US pharmaceutical giant Merck has vowed to avoid the pitfalls of the global Covid vaccine rollout by ensuring its new anti-coronavirus pill is made available in wealthy and poor countries at almost the same time.

Paul Schaper, the company's executive director of global public policy, told AFP that Merck, known as MSD outside the US and Canada, began working on its access strategy from July 2020, long before the efficacy results of the drug it developed with Ridgeback Biotherapeutics were announced in October 2021.

The United Kingdom last week became the first country to authorize molnupiravir. In a clinical trial, the antiviral was shown to cut Covid hospitalizations by 50 percent among newly infected people, and also prevented 100 percent of deaths.

"We started developing our supply chain very early on," he said, with the company projecting it will have 10 million courses ready by the end of this year and at least double that figure in 2022.

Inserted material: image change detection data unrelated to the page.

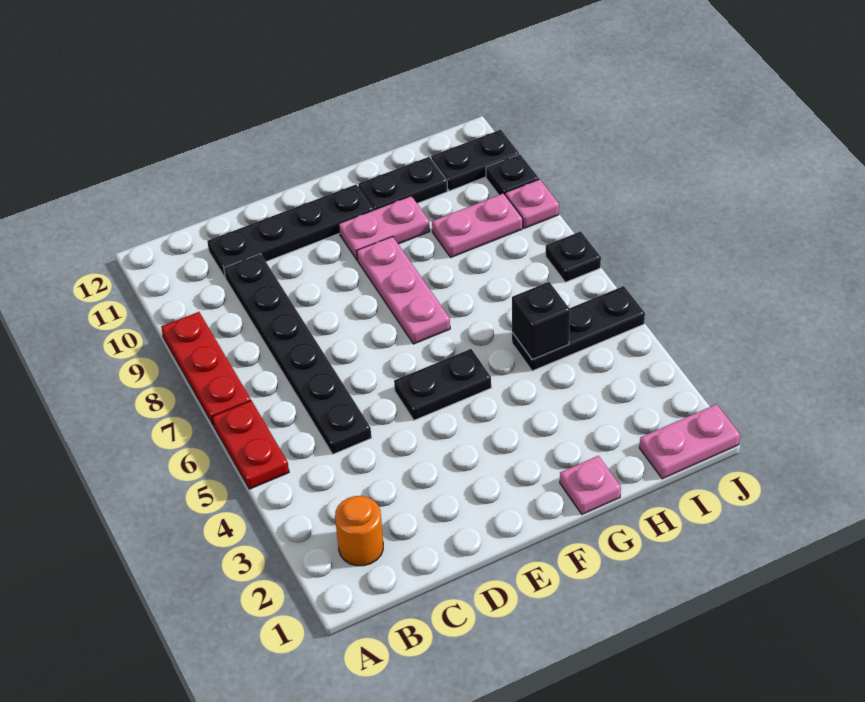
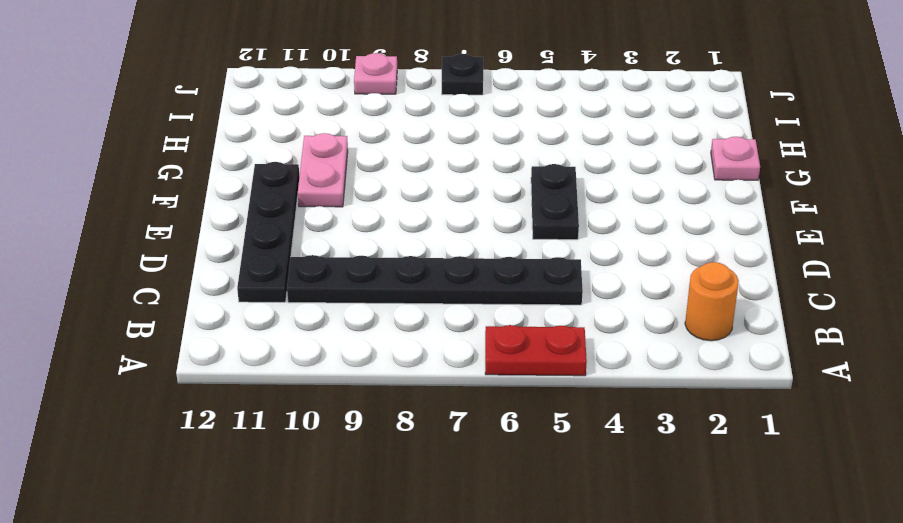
none -> red 1x3 plate [161,312,251,426]
none -> pink 1x3 plate [357,236,450,344]
none -> black 1x2 plate [358,157,447,210]

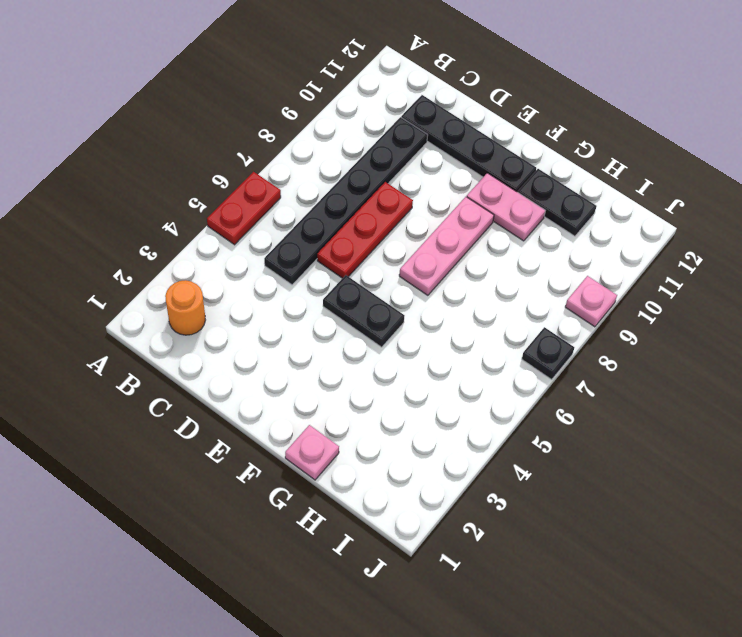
red 1x3 plate [317,182,413,278] -> red 1x3 plate moved to [161,312,251,426]
none -> black 1x3 plate [512,286,645,371]
none -> pink 1x2 plate [432,193,523,257]
none -> pink 1x2 plate [640,404,740,479]

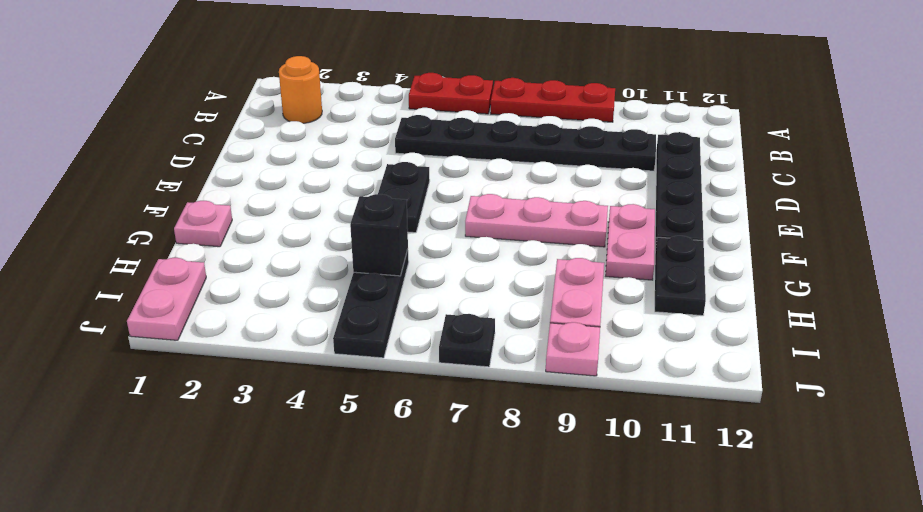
none -> black 1x2 plate [431,130,519,191]
none -> black 1x1 plate [486,154,539,195]

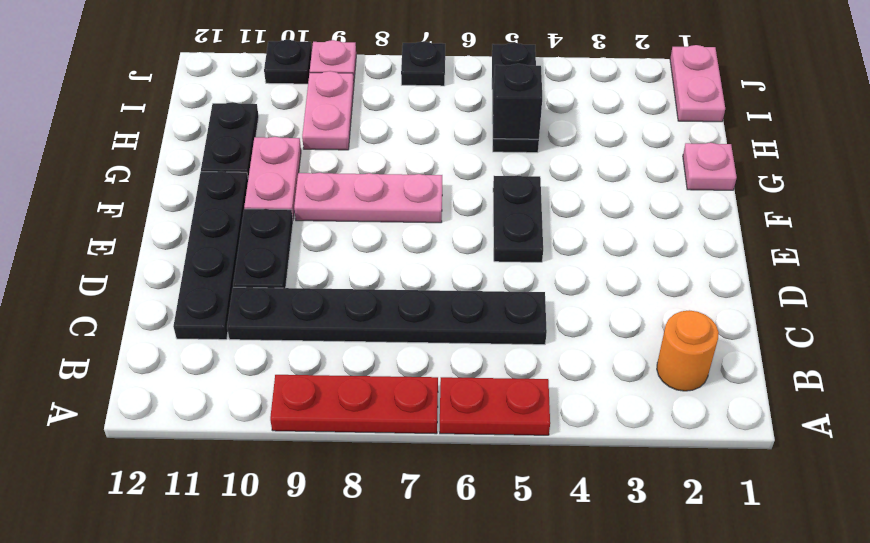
black 1x2 plate [233,209,293,288] -> black 1x2 plate moved to [431,130,519,191]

These, he said, would be priced according to a tiered framework that is based on a country's ability to pay, as defined by World Bank data.

Beyond its own supply, Merck struck deals with eight licensed generic partners in India, and has signed a voluntary licensing agreement with the UN-backed Medicines Patent Pool to facilitate access in 105 countries.

On top of that, The Bill and Melinda Gates Foundation last month announced an investment of up to $120 million in an effort to speed access to lower-income countries through a "volume agreement" that ensures supply of drug ingredients.

"In first quarter, in second quarter of 2022, we will have a significant amount of product from Merck available in low and middle income countries," Schaper added, without speculating on a combined total between the various strands.

"We have a really good chance of having really much more equitable access to this medicine than we've seen to date in the COVID response," he said, adding it was possible to reach low-, middle- and high-income countries "at roughly the same time."

The rollout of Covid vaccines, by contrast, has been highly inequitable, with high income countries hoarding supply since rollout began in December 2020.

While 51 percent of the world has now received one or more doses, that figure plunges to four percent of low-income countries, and three percent for the continent of Africa.

On the other end of the scale, the United Arab Emirates has fully vaccinated 88 percent of its nearly 10 million people.

While vaccines remain the "cornerstone" of the pandemic responses, "there's going to be a need for therapeutics, and that's probably an even greater need in areas where you have a lower percent of populations that are vaccinated," said Schaper.

Molnupiravir, as a small molecule, has the advantages of not requiring cold-storage like messenger RNA vaccines.

Pfizer has also announced promising results for its oral Covid pill, paxlovid, and expects to produce 180,000 courses this year, and at least 50 million next year.

It has begun talks with the Medicines Patent Pool but has not yet inked a deal.